**Required action**
If a line in the listing carries the word "right", return a copy of that line.

**Dataset records**
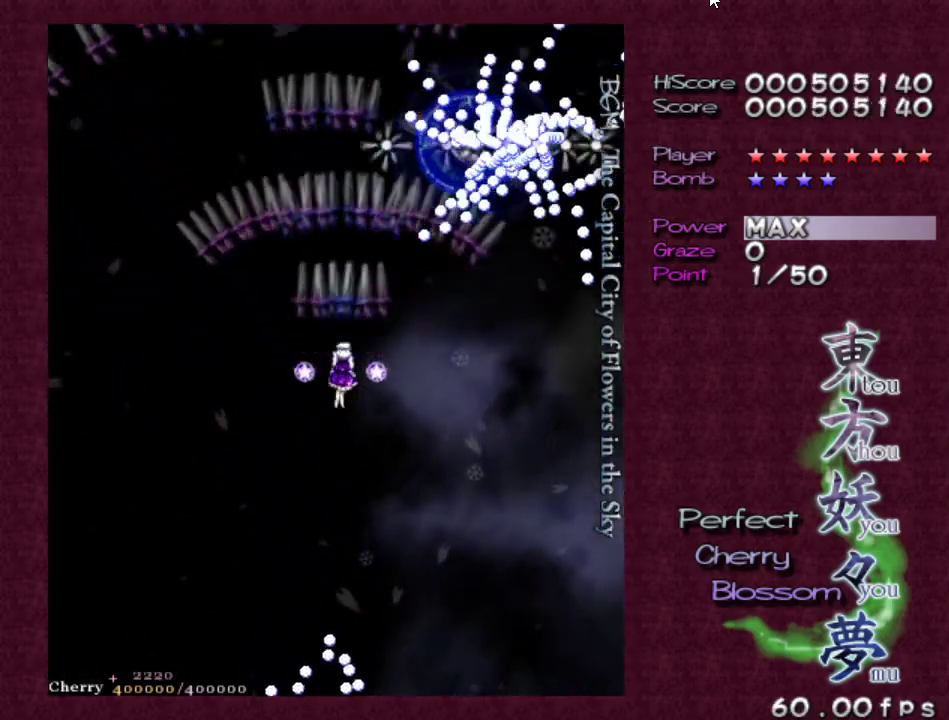
{"keys": ["right", "z"], "events": [[67, "right", "down"], [150, "right", "up"], [300, "right", "down"], [333, "right", "up"], [483, "right", "down"]]}
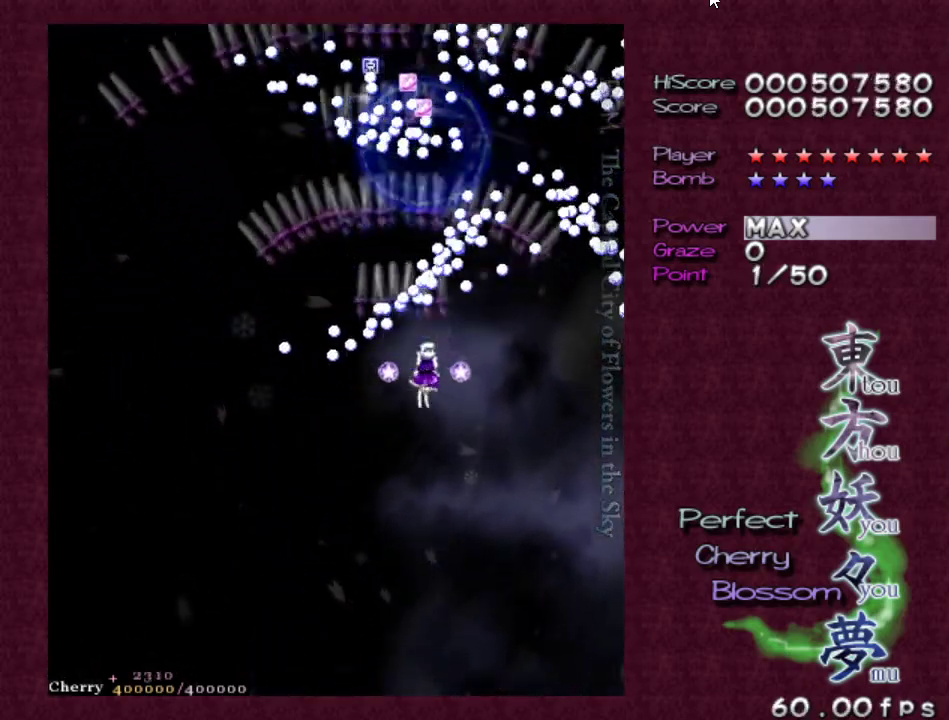
{"keys": ["z"], "events": [[83, "right", "up"], [167, "right", "down"], [267, "right", "up"], [367, "right", "down"], [450, "right", "up"]]}
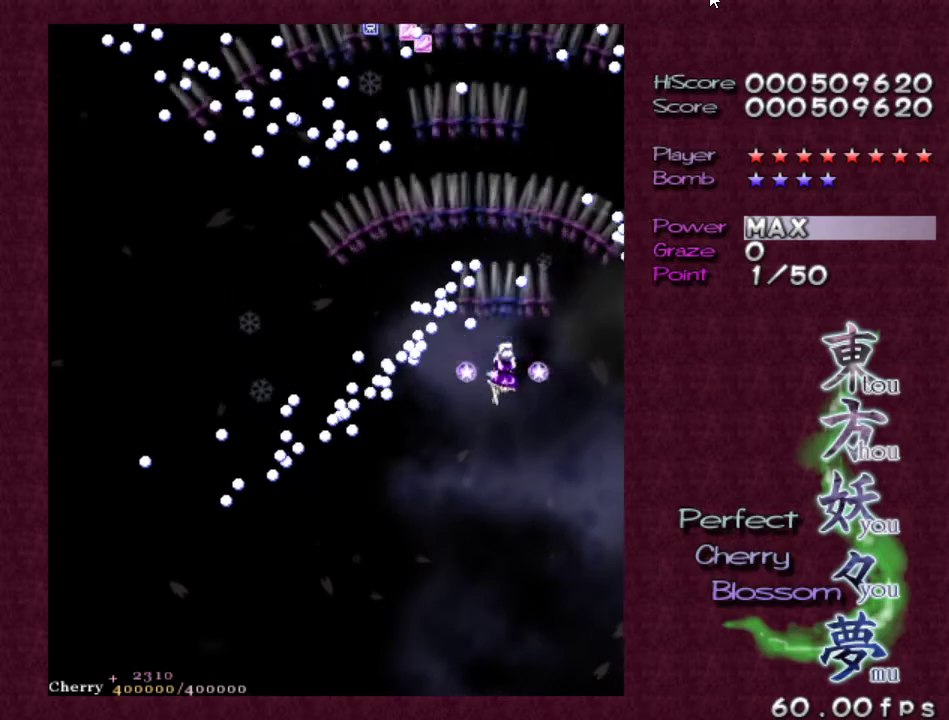
{"keys": ["left", "up", "z"], "events": [[50, "right", "down"], [183, "right", "up"], [233, "up", "down"], [417, "left", "down"]]}
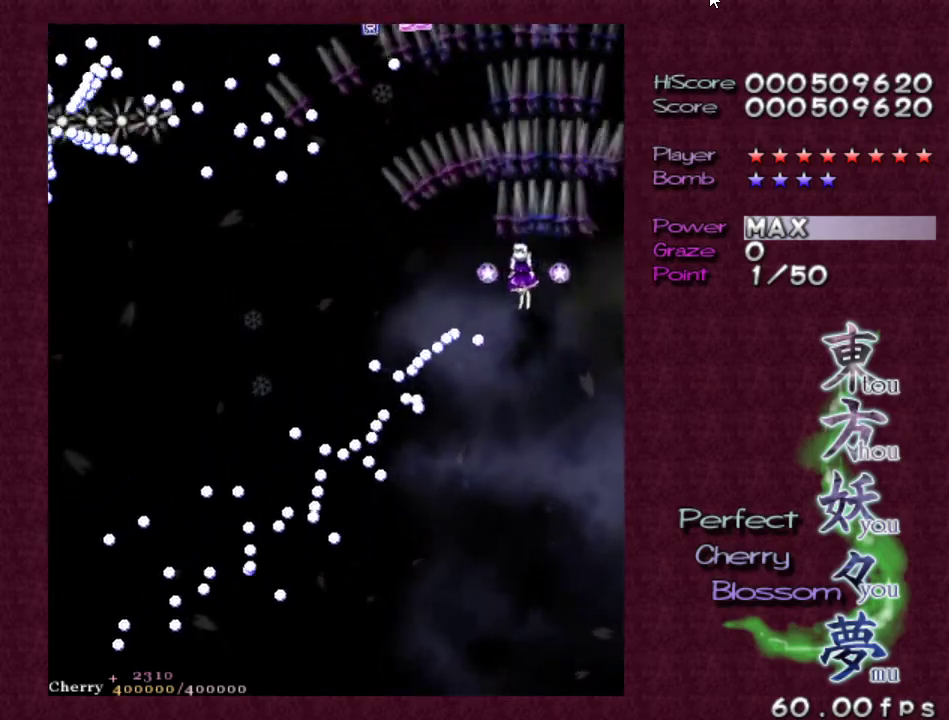
{"keys": ["up", "z"], "events": [[100, "left", "up"], [150, "up", "up"], [383, "up", "down"]]}
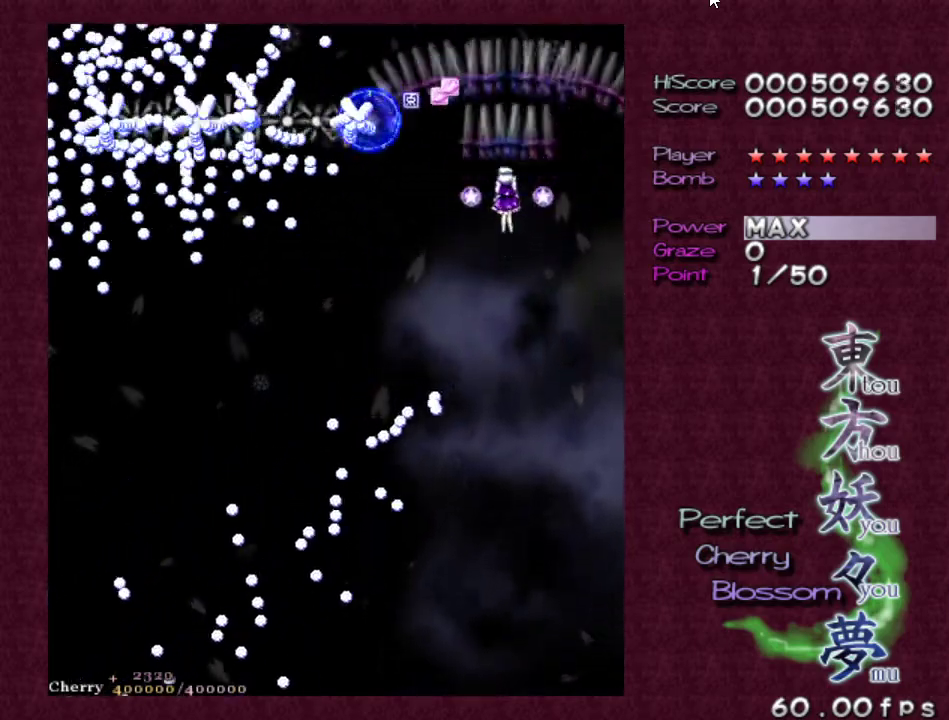
{"keys": ["down", "left", "z"], "events": [[33, "up", "up"], [67, "down", "down"], [450, "left", "down"]]}
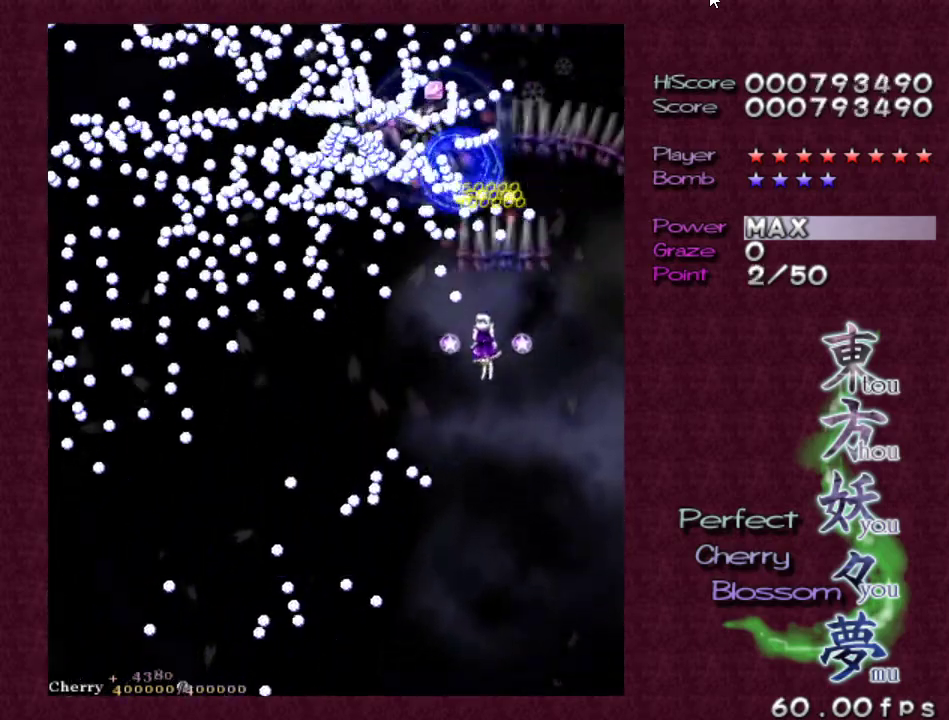
{"keys": ["z"], "events": [[133, "left", "up"], [183, "down", "up"], [233, "left", "down"], [283, "down", "down"], [333, "down", "up"], [367, "left", "up"]]}
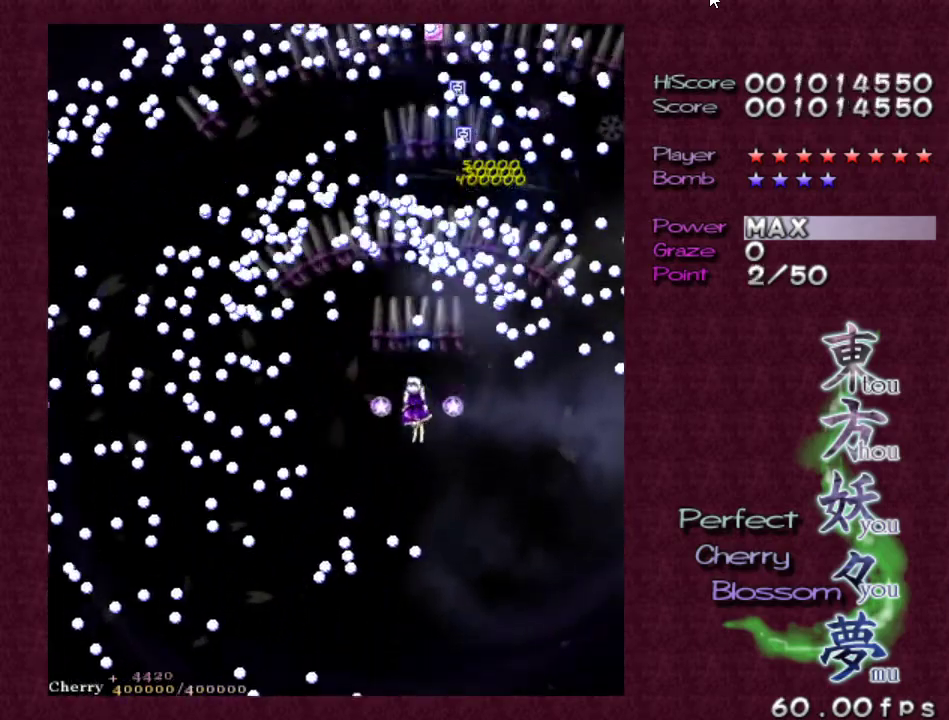
{"keys": ["z"], "events": [[67, "down", "down"], [67, "left", "down"], [150, "down", "up"], [150, "left", "up"], [300, "left", "down"], [350, "left", "up"], [450, "left", "down"], [483, "left", "up"]]}
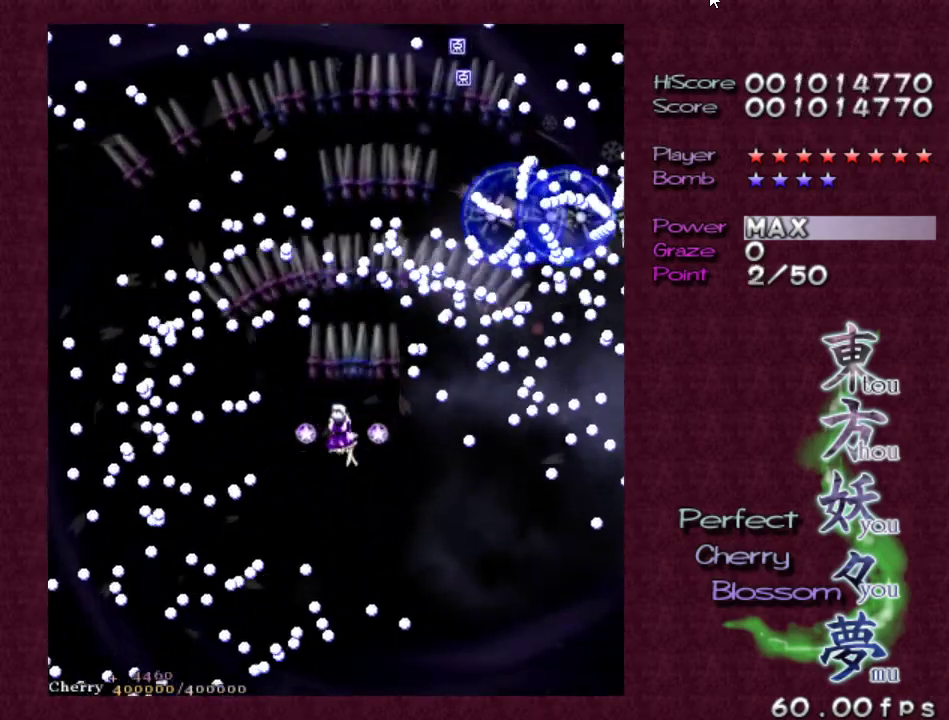
{"keys": ["z"], "events": [[217, "left", "down"], [267, "left", "up"], [400, "left", "down"], [450, "left", "up"]]}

**Expected answer**
{"keys": ["right", "z"], "events": [[67, "right", "down"], [150, "right", "up"], [300, "right", "down"], [333, "right", "up"], [483, "right", "down"]]}
{"keys": ["z"], "events": [[83, "right", "up"], [167, "right", "down"], [267, "right", "up"], [367, "right", "down"], [450, "right", "up"]]}
{"keys": ["left", "up", "z"], "events": [[50, "right", "down"], [183, "right", "up"], [233, "up", "down"], [417, "left", "down"]]}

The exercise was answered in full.